══ Data lines

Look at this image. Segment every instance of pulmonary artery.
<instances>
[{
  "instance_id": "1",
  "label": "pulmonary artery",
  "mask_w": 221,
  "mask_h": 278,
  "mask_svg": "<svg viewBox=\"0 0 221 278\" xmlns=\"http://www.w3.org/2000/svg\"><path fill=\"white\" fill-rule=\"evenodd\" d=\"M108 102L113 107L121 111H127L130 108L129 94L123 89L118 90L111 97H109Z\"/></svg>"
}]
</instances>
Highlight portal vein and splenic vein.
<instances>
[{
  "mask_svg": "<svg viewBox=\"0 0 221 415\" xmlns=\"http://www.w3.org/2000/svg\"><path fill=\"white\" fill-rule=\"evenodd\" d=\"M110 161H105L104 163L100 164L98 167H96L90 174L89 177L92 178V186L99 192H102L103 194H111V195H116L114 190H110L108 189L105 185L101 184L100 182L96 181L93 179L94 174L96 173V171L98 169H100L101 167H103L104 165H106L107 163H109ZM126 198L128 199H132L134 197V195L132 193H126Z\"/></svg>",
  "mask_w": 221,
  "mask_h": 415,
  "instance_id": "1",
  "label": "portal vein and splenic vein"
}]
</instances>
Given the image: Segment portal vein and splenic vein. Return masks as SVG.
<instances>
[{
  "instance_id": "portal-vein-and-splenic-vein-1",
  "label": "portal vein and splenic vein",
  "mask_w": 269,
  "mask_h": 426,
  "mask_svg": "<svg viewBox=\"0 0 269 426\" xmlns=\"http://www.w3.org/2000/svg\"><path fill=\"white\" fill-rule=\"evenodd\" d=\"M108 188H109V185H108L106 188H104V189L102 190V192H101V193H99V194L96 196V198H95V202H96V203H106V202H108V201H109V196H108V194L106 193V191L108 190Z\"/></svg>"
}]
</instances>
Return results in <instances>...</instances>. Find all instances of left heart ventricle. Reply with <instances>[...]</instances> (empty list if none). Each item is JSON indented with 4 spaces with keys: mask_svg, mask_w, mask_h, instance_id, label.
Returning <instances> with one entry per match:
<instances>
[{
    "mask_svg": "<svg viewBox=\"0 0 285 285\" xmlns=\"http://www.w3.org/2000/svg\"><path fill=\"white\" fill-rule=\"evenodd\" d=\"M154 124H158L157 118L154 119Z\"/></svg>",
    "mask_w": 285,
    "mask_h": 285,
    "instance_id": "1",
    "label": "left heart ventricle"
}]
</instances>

════

• **What needs to be done**:
Rewrite all of the records with "Outline" substituted for "Segment" wherever it occurs, leaving every other character as it stands.

• **Answer to the exercise**:
Look at this image. Outline every instance of pulmonary artery.
<instances>
[{
  "instance_id": "1",
  "label": "pulmonary artery",
  "mask_w": 221,
  "mask_h": 278,
  "mask_svg": "<svg viewBox=\"0 0 221 278\" xmlns=\"http://www.w3.org/2000/svg\"><path fill=\"white\" fill-rule=\"evenodd\" d=\"M108 102L113 107L121 111H127L130 108L129 94L123 89L118 90L111 97H109Z\"/></svg>"
}]
</instances>
Highlight portal vein and splenic vein.
<instances>
[{
  "mask_svg": "<svg viewBox=\"0 0 221 415\" xmlns=\"http://www.w3.org/2000/svg\"><path fill=\"white\" fill-rule=\"evenodd\" d=\"M110 161H105L104 163L100 164L98 167H96L90 174L89 177L92 178V186L99 192H102L103 194H111V195H116L114 190H110L108 189L105 185L101 184L100 182L96 181L93 179L94 174L96 173V171L98 169H100L101 167H103L104 165H106L107 163H109ZM126 198L128 199H132L134 197V195L132 193H126Z\"/></svg>",
  "mask_w": 221,
  "mask_h": 415,
  "instance_id": "1",
  "label": "portal vein and splenic vein"
}]
</instances>
Given the image: Outline portal vein and splenic vein. Return masks as SVG.
<instances>
[{
  "instance_id": "portal-vein-and-splenic-vein-1",
  "label": "portal vein and splenic vein",
  "mask_w": 269,
  "mask_h": 426,
  "mask_svg": "<svg viewBox=\"0 0 269 426\" xmlns=\"http://www.w3.org/2000/svg\"><path fill=\"white\" fill-rule=\"evenodd\" d=\"M108 188H109V185H108L106 188H104V189L102 190V192H101V193H99V194L96 196V198H95V202H96V203H106V202H108V201H109V196H108V194L106 193V191L108 190Z\"/></svg>"
}]
</instances>
Return results in <instances>...</instances>. Find all instances of left heart ventricle. Reply with <instances>[...]</instances> (empty list if none). Each item is JSON indented with 4 spaces with keys: mask_svg, mask_w, mask_h, instance_id, label.
Returning <instances> with one entry per match:
<instances>
[{
    "mask_svg": "<svg viewBox=\"0 0 285 285\" xmlns=\"http://www.w3.org/2000/svg\"><path fill=\"white\" fill-rule=\"evenodd\" d=\"M154 124H158L157 118L154 119Z\"/></svg>",
    "mask_w": 285,
    "mask_h": 285,
    "instance_id": "1",
    "label": "left heart ventricle"
}]
</instances>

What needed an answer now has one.